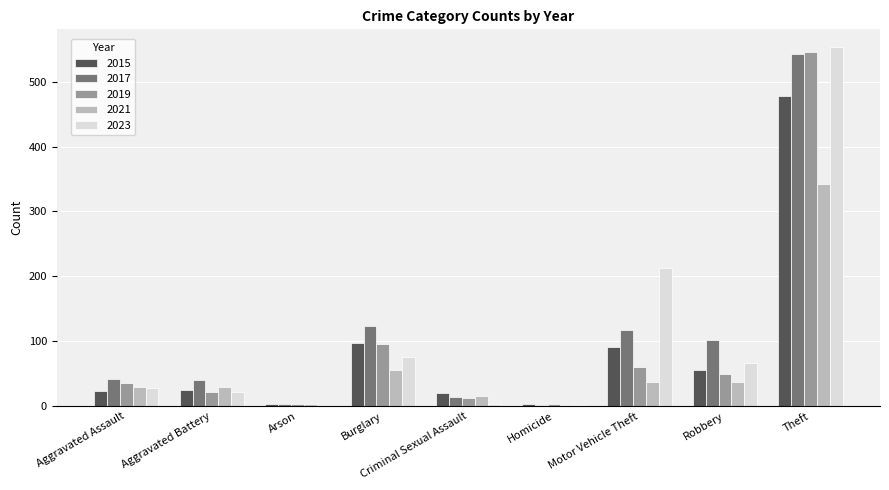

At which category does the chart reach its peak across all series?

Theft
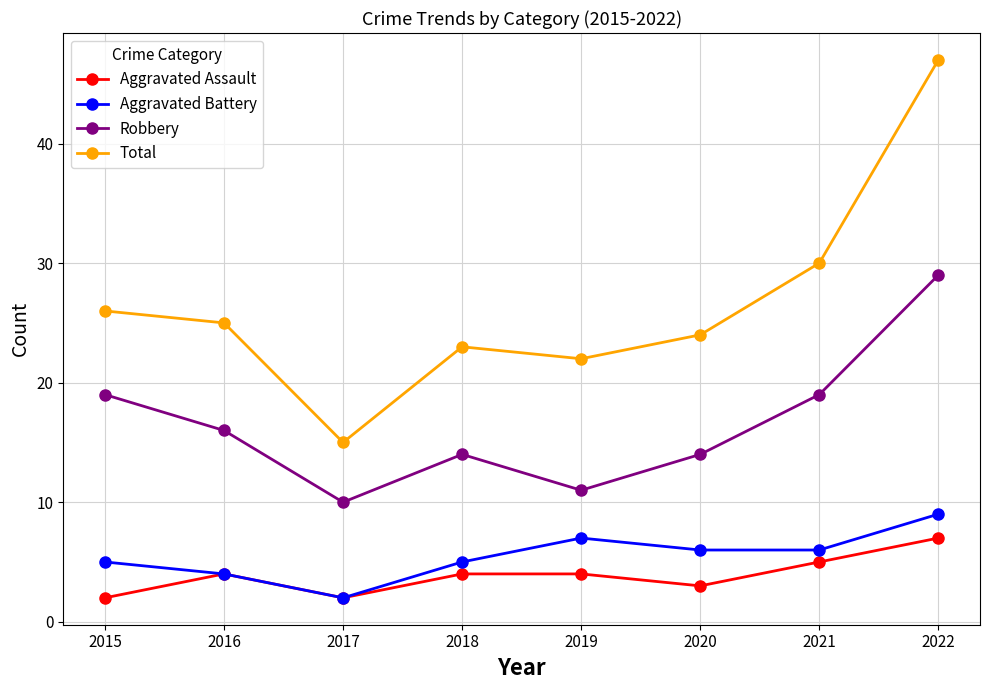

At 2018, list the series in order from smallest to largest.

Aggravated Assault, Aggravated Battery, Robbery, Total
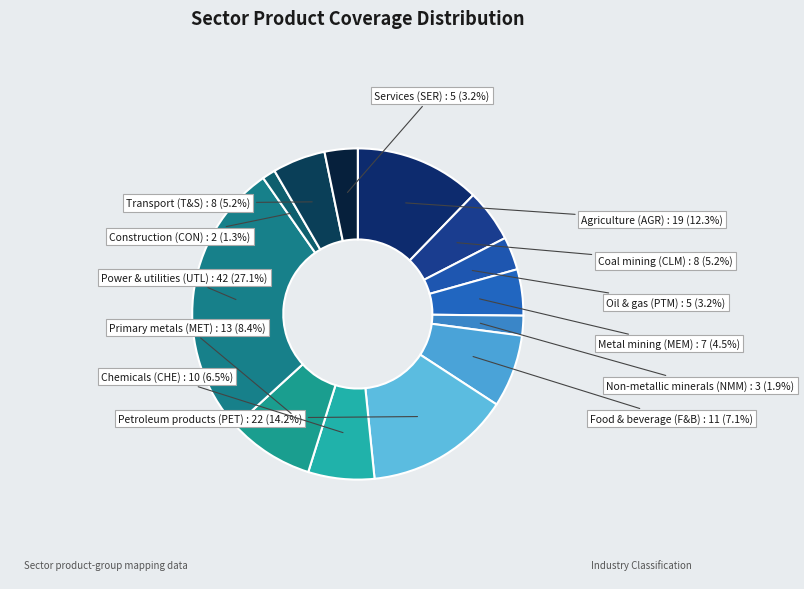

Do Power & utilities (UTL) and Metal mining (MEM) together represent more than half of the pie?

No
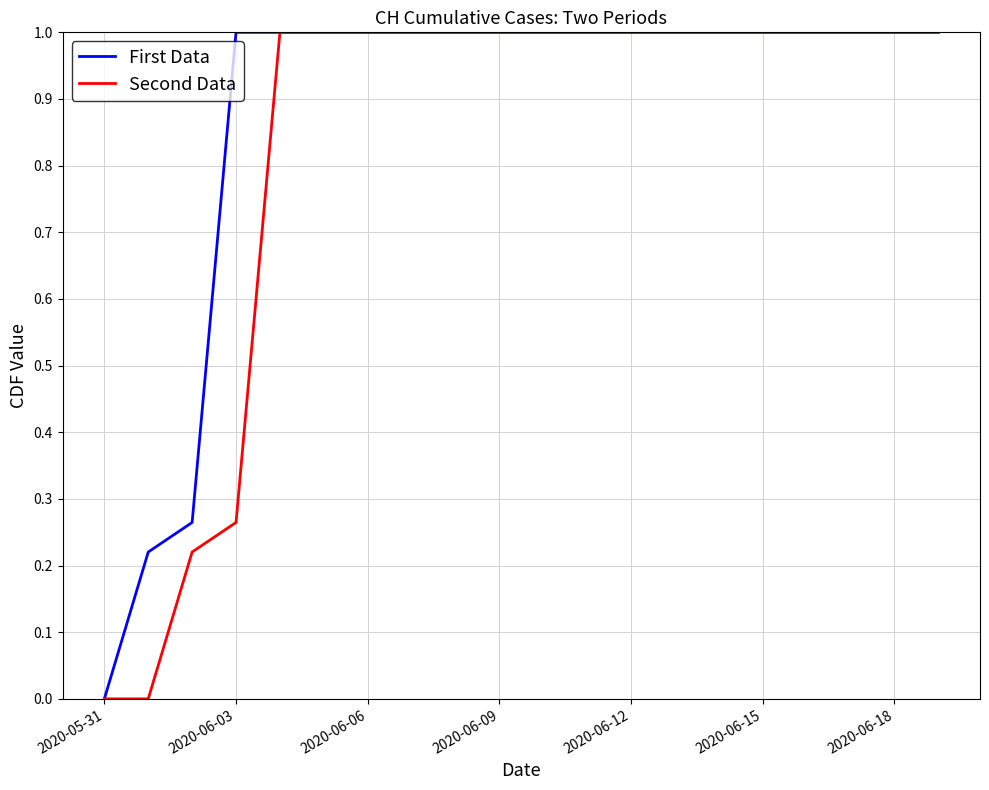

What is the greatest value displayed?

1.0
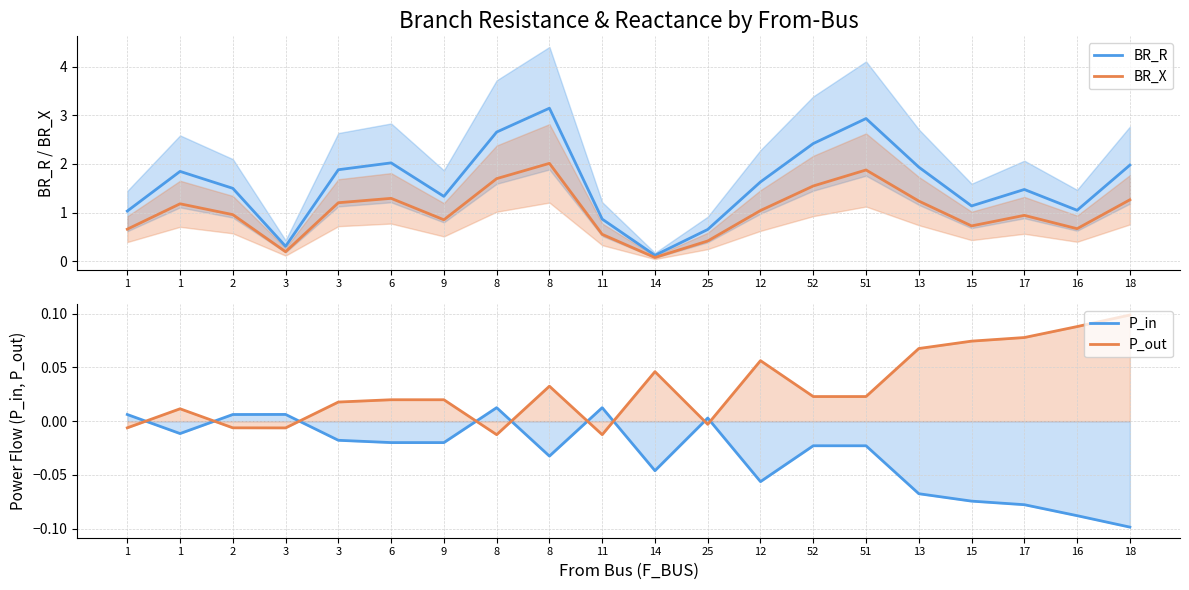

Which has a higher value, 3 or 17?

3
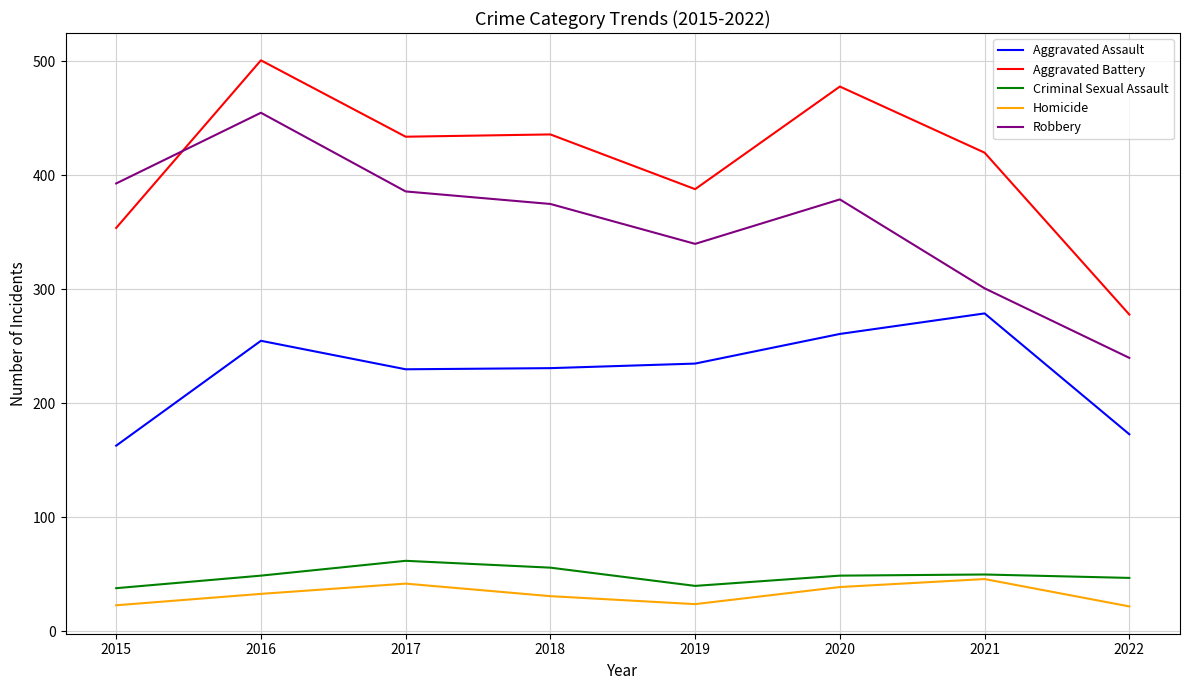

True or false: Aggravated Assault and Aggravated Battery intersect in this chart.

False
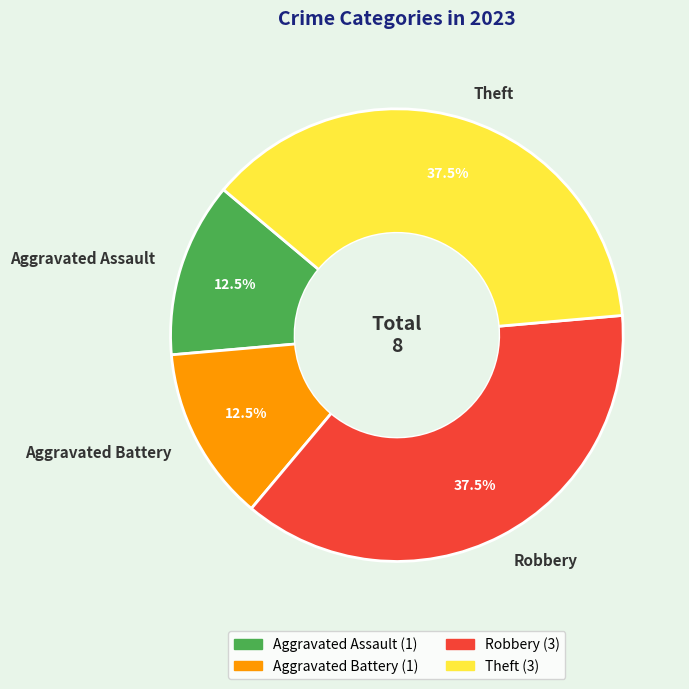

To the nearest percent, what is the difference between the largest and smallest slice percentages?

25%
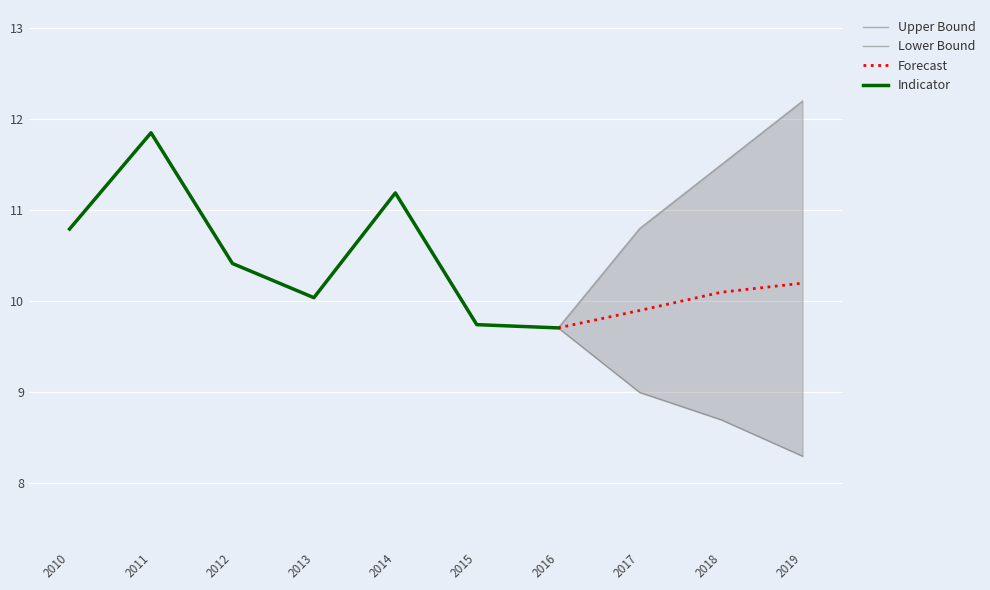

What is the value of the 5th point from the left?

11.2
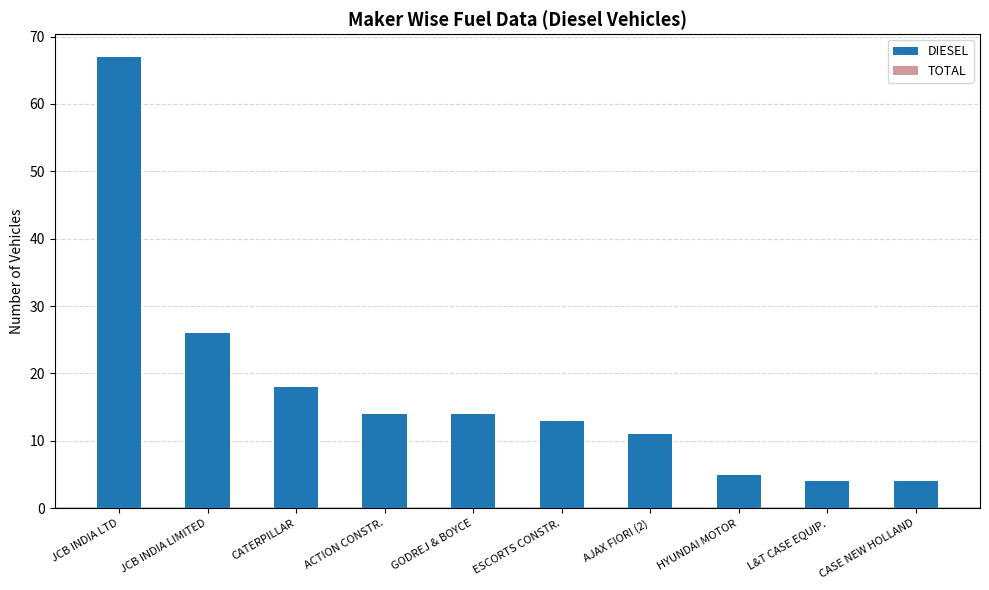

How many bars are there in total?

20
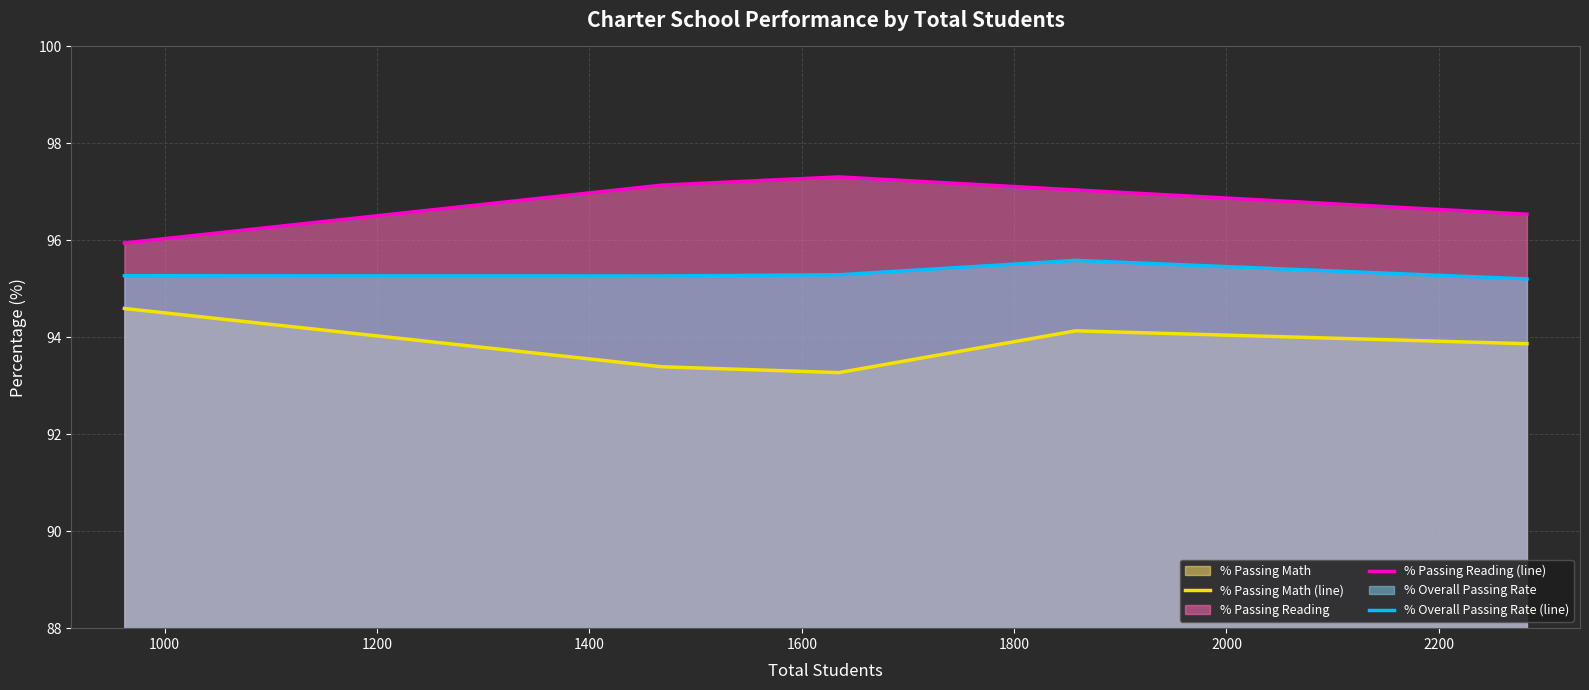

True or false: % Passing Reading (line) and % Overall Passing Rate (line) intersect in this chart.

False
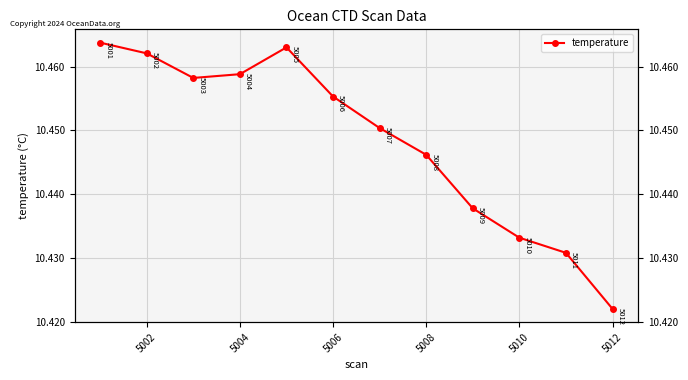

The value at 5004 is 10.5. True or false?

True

==========

> Work item: Rewrite all the lines above with every "chart" changed to "graph" and nothing else altered, leaving out the pictures.

> Result of the exercise:
At which category does the graph reach its peak across all series?

Theft

At 2018, list the series in order from smallest to largest.

Aggravated Assault, Aggravated Battery, Robbery, Total

Do Power & utilities (UTL) and Metal mining (MEM) together represent more than half of the pie?

No

What is the greatest value displayed?

1.0

Which has a higher value, 3 or 17?

3

True or false: Aggravated Assault and Aggravated Battery intersect in this graph.

False

To the nearest percent, what is the difference between the largest and smallest slice percentages?

25%

What is the value of the 5th point from the left?

11.2

How many bars are there in total?

20

True or false: % Passing Reading (line) and % Overall Passing Rate (line) intersect in this graph.

False

The value at 5004 is 10.5. True or false?

True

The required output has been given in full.